With the help of a $1.4 million grant from the National Institute on Aging, Dr. Francesca-Fang Liao and her research team will be able to investigate HSF1, a universal master switch in the brain for stress response, which could be significant to brain function and Alzheimer’s disease.

Alzheimer’s disease (AD) is one of the most devastating neurodegenerative conditions, afflicting more than 4 million Americans each year. The available FDA-approved drugs only stabilize the conditions. More robust medications are needed to improve the syndrome. Synaptic damage is the earliest sign of AD, which leads to memory loss. Therefore, uncovering novel synaptic mechanisms and identifiable targets for the disease is key for developing effective treatments. With new funding, Francesca-Fang Liao, PhD, and her research team plan to do just that.

Dr. Liao, who is an associate professor in the Department of Pharmacology, College of Medicine at the University of Tennessee Health Science Center (UTHSC), has received a grant totaling $1.4 million from the National Institute on Aging, a subsidiary of the National Institutes of Health. The award will be used to support a project titled, “Is HSF1 The Key in Mediating HSP90 Inhibitor Effect in AD?” The award will be distributed over five years.

Dr. Liao and her research team recently discovered that a pharmacological inhibitor of HSP90 can powerfully stimulate multiple genes important for synaptic functions and prevent memory loss in symptomatic Alzheimer’s mouse models. So far, the interest for developing a feasible HSP90 inhibitor for AD therapy is high, however, brain penetration and systemic toxicity present major challenges for development.

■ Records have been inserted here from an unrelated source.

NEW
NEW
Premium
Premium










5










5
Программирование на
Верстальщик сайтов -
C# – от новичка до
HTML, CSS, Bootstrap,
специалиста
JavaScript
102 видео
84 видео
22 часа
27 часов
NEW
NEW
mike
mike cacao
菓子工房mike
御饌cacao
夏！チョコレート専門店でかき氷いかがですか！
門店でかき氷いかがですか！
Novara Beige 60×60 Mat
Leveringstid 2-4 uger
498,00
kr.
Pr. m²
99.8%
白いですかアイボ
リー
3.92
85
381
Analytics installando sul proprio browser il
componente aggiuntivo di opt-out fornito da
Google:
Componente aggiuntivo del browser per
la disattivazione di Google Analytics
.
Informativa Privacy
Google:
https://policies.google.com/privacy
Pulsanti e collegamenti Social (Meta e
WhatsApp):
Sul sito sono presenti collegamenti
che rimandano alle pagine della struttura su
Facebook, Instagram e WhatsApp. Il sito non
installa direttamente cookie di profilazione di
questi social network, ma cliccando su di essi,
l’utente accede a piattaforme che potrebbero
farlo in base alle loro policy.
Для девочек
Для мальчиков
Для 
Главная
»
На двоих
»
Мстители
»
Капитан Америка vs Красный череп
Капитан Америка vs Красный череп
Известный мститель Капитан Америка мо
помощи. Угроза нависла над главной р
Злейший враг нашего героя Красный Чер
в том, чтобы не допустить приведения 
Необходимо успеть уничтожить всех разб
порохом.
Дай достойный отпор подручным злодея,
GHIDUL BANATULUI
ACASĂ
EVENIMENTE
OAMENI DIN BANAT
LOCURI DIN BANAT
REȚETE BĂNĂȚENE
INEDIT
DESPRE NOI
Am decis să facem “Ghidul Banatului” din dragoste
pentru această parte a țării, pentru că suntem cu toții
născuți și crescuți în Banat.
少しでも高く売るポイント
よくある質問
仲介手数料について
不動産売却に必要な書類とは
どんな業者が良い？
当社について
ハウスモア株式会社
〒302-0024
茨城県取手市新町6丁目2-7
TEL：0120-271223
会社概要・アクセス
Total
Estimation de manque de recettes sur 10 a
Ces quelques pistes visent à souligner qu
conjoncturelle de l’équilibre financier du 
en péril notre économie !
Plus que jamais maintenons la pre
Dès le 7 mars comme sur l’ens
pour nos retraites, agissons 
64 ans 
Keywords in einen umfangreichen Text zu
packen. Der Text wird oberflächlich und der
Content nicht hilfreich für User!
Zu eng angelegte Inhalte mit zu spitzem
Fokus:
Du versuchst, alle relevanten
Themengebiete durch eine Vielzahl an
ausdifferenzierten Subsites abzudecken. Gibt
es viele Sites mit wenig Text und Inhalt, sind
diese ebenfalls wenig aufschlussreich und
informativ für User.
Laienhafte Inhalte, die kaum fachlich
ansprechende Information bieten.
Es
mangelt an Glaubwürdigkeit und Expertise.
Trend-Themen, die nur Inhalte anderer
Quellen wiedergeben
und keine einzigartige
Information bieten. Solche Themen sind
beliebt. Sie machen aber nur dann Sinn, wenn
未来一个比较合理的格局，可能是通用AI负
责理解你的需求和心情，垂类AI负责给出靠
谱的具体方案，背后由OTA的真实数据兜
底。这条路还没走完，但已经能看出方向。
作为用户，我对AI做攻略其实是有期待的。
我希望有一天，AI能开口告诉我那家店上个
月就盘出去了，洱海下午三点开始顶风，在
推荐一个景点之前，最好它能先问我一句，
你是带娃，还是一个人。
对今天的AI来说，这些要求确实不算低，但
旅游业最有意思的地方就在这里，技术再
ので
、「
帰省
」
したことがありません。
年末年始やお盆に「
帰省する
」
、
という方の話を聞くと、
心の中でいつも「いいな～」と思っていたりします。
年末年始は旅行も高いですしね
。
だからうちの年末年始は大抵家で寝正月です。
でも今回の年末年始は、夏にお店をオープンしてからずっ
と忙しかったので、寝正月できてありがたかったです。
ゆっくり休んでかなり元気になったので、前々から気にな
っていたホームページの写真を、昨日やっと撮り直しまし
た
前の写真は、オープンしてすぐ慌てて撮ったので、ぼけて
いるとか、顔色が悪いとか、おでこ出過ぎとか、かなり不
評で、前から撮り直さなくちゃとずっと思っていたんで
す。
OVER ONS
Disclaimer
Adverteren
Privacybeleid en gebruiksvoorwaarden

Previous efforts have shown feasibility in rodent models. Researchers have also discovered an activated transcription factor named HSF1, a universal master switch in stress response, likely being a major player in brain functions. Full evaluation on the efficiency and safety of this brain penetrating inhibitor is extremely important. If successful, it could lead to further development of this strategy toward clinical trials in AD patients.

“We are excited to study HSF1 for its potential important roles in synaptic performance and perhaps in other brain functions in the near future,” said Dr. Liao. “We were hugely surprised to learn that very little research has been conducted in regards to this important molecule.”